Heard the news about Sir Stirling Moss’s mishap, falling three stories down his own lift shaft and breaking half the bones in his body. No funny puns about getting shafted, please.
Personally I revere anybody who averaged more than thirty races per year for all of 16 years, sometimes more than double that. Not only that, but also winning almost half of them. F1, rally sports, endurance, didn’t matter what. Those were the days, my friend. Drivers were real men then, as opposed to today’s little snivelers.
Stirling, we all hope you’ll recover soon.
In case you’ve lived under a rock since 1979 and have never seen any Mad Max movies: these blokes pack some serious firepower.
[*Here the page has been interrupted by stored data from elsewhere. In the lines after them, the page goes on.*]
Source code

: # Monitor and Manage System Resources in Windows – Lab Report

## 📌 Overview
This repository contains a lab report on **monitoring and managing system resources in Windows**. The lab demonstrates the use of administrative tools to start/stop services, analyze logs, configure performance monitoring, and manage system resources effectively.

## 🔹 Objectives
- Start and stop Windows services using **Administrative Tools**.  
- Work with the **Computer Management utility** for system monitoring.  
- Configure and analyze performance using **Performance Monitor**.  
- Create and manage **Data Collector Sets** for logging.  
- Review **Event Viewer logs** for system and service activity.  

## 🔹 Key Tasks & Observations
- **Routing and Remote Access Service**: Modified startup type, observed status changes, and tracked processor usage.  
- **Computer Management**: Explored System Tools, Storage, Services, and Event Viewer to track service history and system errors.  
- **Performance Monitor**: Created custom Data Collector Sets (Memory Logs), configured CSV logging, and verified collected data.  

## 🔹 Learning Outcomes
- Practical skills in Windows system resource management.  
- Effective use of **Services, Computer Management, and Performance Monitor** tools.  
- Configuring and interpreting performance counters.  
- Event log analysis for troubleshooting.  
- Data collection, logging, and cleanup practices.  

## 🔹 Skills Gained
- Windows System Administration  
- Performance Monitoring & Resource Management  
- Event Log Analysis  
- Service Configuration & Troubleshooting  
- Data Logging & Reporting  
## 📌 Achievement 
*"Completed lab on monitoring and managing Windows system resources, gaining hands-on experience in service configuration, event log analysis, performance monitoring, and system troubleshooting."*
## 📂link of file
Anyone intending to overtake Webber this weekend, be warned.
The Ozzies are tired of having their taxpayers shell out for our annual Grand Prix extravaganza at Albert Park. Some local chieftain named Brumby (only in Oz) has presented three choices: staying at Albert Park, not renewing after 2015, or moving out to the airport. Silly bugger thinks I’m going to react to that. Think not. Couldn’t care less, frankly. Who needs Oz with all these brand spanking new Asian circuits coming up?
Only thing that could make me change my mind is moving to some less unearthly time slot in Europe, i.e. nighttime in Melbourne. Put some floodlights in place, Bruce. I had one of my people leak that idea strategically to Chief Grumpy. That’ll keep him busy for a while.